Real estate investors will be the winners of a new home loan battlefield as buyer activity increases in Queensland.
Analysis by RateCity found that 22 lenders have cut their home loan interest rates for investors in the past two months. Fourteen have cut their one-year fixed maturities while 19 have cut their two-year fixed-rate mortgages.
The lowest advertised floating rate at Northern Inland Credit Union is 1.89 percent, while the BCU offers 1.87 and 1.98 percent for its one- and two-year fixed-rate mortgages, respectively.
All of these are record lows, according to the comparison website.
The latest figures from the Australian Bureau of Statistics (ABS) show that the value of new investor home loans (excluding refinancing) in Queensland was $ 1.47 billion in April, up 152 percent from a year earlier.
Nationally, that number was $ 8.05 billion, the highest since June 2017, showing that investor activity will return as the Covid pandemic subsides.
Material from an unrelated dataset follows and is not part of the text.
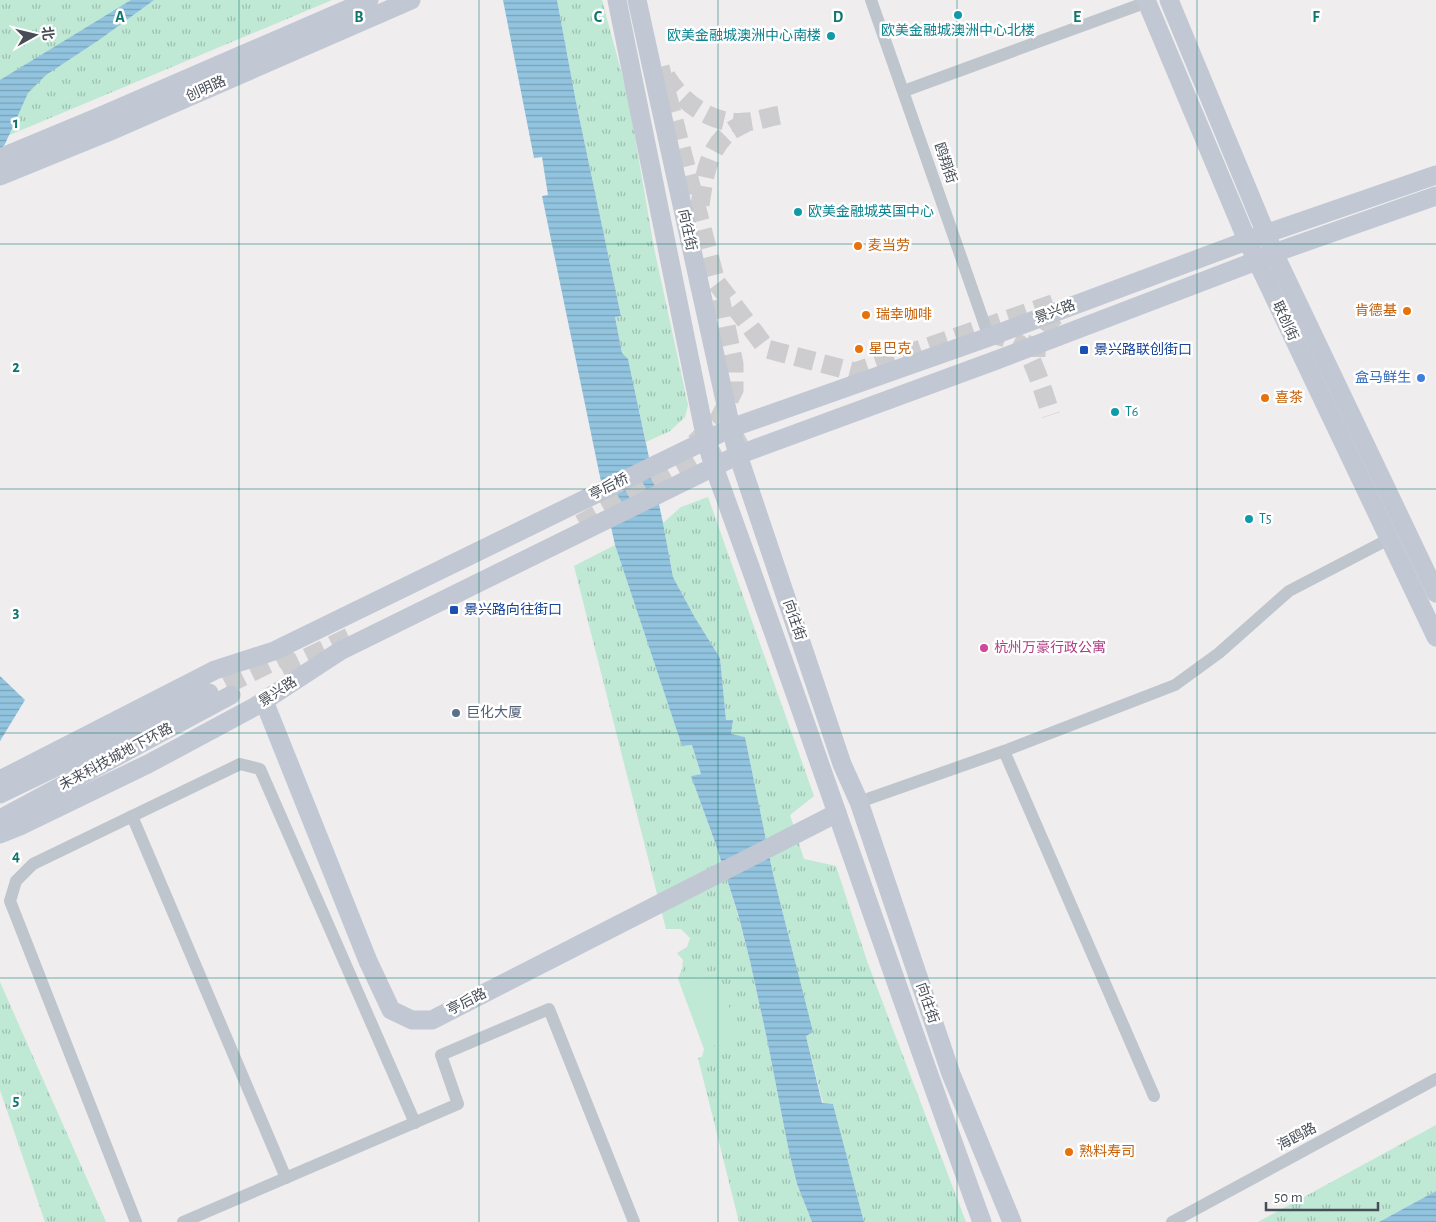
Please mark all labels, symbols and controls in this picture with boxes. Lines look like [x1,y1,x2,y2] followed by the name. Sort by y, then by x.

“After a sharp retreat from the market at the beginning of Covid, investors are flocking to the real estate scene again,” said Sally Tindall, Research Director at RateCity.
“The downtime in lending to investors was short-lived at best. While investors quickly stumped at the first sign of trouble last year, record lows and price hikes of up to 19 percent in some hot spots in 2021 have pulled them back into the property game. ”
Ms. Tindall said the analysis showed nine home loans from investors were now below 2 percent, compared to none a year ago.
The lowest floating rate for investors had fallen from 2.79 percent to 1.89 percent over a 12-month period, while the lowest two-year fixed rate had fallen from 2.34 percent to 1.98 percent.
“Month after month, the value of new investor loans coming into the market is rising in the tens of millions, and banks all want to be part of the action,” she said.
To sweeten the deal even further, some lenders are offering cashbacks of up to $ 3,000 on new loans and up to $ 4,000 for those looking to refinance.
But Mrs. Tindall warned that the money wasn’t always worth it.
“Sit down and think about whether you’re likely to be ahead of the curve with a cashback deal or better off with a low-interest loan,” she said.
“When doing the math, consider the interest rate, fees, cashback, and refinancing frequency.”
Eliza Owen, head of Australian housing research firm CoreLogic, said investors made up a “relatively small” portion of housing finance at 25.9 percent, about 10 points below the decade average.
However, Ms. Owen said the value of investor loans had grown faster than owner-occupiers in the past six months, up nearly 57 percent from a 33.5 percent increase in the latter period.
She said increased investment likely pushed house prices higher, which in turn made it harder for first-time buyers to crack the tagged.
The ABS data showed that entry-level lending across the country was $ 6.69 billion in April, down $ 132 million from the previous month, the third straight decline.
“The increased funding for the investor cohort has offset a decrease in first-time buyer activity, so … the increase in investor activity has contributed to the level of housing demand, which likely contributed to a rise in prices,” said Ms. Owen.
She said there doesn’t seem to be any major headwinds to the continued growth of the residential real estate market right now.
“Although we expect the affordability constraints to take a bit of a drag on the market,” she said.